--- PASSAGE SHOWN ---

I am a registered nurse at the Department of Urology’s Outpatient Section of the Counties Manukau Health (CM Health) in Auckland, New Zealand, and I would like to share my insights regarding the value of teamwork and a nurse-led appointment management system for prostate biopsies.
CM Health is one of three District Health Boards in Auckland, serving an estimated population of 512, 000 people, or about 11% of New Zealand’s total population. CM Health’s population includes high numbers from New Zealand’s indigenous people, namely Maori (16%) as well as Pacific (23%) and Asians (22%). These unique ethnic groups challenge us as health care professionals to continuously examine our procedures and practices to ensure that we provide optimal care across all cultural groups. In this article, I would attempt to describe a quality project I have been involved with at CM Health.
Male patients referred by their general practitioners to CM Health urology service with elevated PSA and/ or irregular prostate on digital rectal examination are seen at outpatients clinic by a urologist for an informed consent discussion regarding whether they wish to consider a transrectal ultrasound (TRUS) guided prostate biopsy. If a decision is made to proceed to prostate biopsy, the patient’s records are placed on the biopsy waiting list and he returns at a later date for the procedure. Before he leaves the urology consultation he will be given a patient information sheet regarding the planned biopsy procedure and a rectal swab will be taken and sent to the laboratory to be tested for the presence of extended-spectrum bèta-lactamase (ESBL) and ciprofloxacin resistant bacteria.
At CM Health TRUS biopsies are performed once a week by a radiologist. Patients are required to undergo a basic coagulation screen and midstream urine sample seven days prior to the procedure. Patients on anticoagulant medication are given instructions as to when to stop their medication prior to the biopsy, and oral antibiotics are prescribed in accordance with their rectal swab results (if no resistances are detected the standard prophylaxis is one gram of oral ciprofloxacin one hour prior to the appointment). Men scheduled for a prostate biopsy are required to be accompanied to their appointment who can drive them back home following the procedure. If any of these requirements are not followed the patient risks a delay or a re-scheduling of the appointment.

---

YOUR TASK - Reproduce the part of the nurse's account of prostate biopsy care from "CM Health is" to "at CM Health.". Work only from the passage above.

--- EXTRACTED RECORDS ---

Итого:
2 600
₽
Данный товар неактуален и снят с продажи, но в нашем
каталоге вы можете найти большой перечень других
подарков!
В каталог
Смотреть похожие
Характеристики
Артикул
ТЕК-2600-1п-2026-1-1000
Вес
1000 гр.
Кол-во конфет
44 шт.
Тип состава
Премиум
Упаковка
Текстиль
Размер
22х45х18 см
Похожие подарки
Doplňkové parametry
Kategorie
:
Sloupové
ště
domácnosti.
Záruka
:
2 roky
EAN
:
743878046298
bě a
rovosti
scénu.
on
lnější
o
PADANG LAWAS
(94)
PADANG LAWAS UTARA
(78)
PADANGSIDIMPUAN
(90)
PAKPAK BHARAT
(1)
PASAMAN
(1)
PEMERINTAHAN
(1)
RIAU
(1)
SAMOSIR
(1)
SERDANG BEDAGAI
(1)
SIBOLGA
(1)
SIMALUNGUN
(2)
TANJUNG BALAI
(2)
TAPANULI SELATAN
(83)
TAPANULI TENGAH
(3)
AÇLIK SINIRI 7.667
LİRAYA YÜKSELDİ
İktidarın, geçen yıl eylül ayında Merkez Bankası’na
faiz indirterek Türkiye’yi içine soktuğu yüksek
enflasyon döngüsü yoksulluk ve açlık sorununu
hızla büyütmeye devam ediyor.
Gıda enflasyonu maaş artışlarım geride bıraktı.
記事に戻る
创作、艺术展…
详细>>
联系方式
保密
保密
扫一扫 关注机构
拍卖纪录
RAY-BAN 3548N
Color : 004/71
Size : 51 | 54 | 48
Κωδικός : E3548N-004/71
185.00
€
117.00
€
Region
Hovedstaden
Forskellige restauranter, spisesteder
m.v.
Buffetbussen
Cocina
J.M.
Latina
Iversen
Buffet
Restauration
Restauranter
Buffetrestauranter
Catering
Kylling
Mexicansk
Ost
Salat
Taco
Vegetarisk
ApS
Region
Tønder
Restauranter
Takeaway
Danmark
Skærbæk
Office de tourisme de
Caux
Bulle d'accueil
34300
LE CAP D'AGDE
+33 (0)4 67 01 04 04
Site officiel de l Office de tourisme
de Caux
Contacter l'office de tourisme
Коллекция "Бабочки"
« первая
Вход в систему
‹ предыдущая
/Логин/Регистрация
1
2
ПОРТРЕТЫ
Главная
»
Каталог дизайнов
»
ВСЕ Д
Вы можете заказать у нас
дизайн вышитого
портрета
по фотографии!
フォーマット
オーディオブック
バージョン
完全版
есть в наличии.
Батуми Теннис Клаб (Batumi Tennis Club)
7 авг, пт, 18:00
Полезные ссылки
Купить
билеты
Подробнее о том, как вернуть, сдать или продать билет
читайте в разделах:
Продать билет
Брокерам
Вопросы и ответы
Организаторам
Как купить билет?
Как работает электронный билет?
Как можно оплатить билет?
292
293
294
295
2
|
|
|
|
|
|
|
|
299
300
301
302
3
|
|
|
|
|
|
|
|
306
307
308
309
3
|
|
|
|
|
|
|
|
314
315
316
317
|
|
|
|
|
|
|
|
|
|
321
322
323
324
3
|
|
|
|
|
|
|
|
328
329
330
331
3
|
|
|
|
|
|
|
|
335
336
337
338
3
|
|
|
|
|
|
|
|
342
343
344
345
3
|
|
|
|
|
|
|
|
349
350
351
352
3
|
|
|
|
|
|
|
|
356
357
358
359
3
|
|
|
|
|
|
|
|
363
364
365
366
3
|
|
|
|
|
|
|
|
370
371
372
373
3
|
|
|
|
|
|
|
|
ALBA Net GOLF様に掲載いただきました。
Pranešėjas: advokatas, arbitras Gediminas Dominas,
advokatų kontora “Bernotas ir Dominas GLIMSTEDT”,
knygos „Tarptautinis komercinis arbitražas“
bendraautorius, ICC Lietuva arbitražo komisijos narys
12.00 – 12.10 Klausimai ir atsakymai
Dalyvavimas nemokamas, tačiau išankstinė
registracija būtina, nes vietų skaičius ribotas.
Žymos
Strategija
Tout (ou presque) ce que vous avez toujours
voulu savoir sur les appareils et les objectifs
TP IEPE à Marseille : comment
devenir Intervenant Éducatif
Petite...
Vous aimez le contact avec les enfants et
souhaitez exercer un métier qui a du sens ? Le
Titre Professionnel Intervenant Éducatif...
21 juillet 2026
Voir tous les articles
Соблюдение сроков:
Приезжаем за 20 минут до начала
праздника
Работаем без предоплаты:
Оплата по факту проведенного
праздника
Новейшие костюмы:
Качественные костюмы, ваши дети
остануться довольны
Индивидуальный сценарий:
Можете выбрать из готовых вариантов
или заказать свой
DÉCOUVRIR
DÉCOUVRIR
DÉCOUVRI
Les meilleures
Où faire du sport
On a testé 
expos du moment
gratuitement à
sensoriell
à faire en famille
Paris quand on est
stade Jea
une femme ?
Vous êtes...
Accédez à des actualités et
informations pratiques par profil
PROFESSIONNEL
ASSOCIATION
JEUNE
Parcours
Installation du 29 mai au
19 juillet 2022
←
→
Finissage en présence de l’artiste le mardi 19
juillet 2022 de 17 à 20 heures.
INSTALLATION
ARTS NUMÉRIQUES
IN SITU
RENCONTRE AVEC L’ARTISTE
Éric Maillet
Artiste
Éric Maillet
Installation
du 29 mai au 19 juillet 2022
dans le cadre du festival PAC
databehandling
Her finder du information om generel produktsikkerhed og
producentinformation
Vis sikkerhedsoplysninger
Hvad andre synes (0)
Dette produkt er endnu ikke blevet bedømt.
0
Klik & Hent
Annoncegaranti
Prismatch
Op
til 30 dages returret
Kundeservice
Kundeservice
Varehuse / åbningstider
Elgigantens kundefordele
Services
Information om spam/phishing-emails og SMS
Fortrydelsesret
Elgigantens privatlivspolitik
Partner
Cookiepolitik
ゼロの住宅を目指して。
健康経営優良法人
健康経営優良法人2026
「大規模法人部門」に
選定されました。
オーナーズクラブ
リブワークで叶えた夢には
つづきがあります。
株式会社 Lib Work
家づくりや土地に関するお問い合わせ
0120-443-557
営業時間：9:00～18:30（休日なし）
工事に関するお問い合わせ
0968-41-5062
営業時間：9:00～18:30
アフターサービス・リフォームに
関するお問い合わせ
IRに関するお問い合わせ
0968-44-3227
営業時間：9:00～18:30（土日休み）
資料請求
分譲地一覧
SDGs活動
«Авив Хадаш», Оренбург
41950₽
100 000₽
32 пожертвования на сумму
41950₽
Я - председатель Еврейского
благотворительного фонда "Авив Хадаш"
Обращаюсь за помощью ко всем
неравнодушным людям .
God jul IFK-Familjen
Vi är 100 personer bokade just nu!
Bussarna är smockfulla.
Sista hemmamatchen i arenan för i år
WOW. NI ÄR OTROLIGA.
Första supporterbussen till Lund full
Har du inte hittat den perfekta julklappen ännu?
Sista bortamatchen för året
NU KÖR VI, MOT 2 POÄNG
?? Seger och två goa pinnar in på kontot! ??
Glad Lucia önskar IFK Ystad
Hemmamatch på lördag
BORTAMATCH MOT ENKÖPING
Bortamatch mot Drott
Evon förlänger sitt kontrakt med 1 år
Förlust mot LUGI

---

ANSWER TO THIS PROBLEM -
CM Health is one of three District Health Boards in Auckland, serving an estimated population of 512, 000 people, or about 11% of New Zealand’s total population. CM Health’s population includes high numbers from New Zealand’s indigenous people, namely Maori (16%) as well as Pacific (23%) and Asians (22%). These unique ethnic groups challenge us as health care professionals to continuously examine our procedures and practices to ensure that we provide optimal care across all cultural groups. In this article, I would attempt to describe a quality project I have been involved with at CM Health.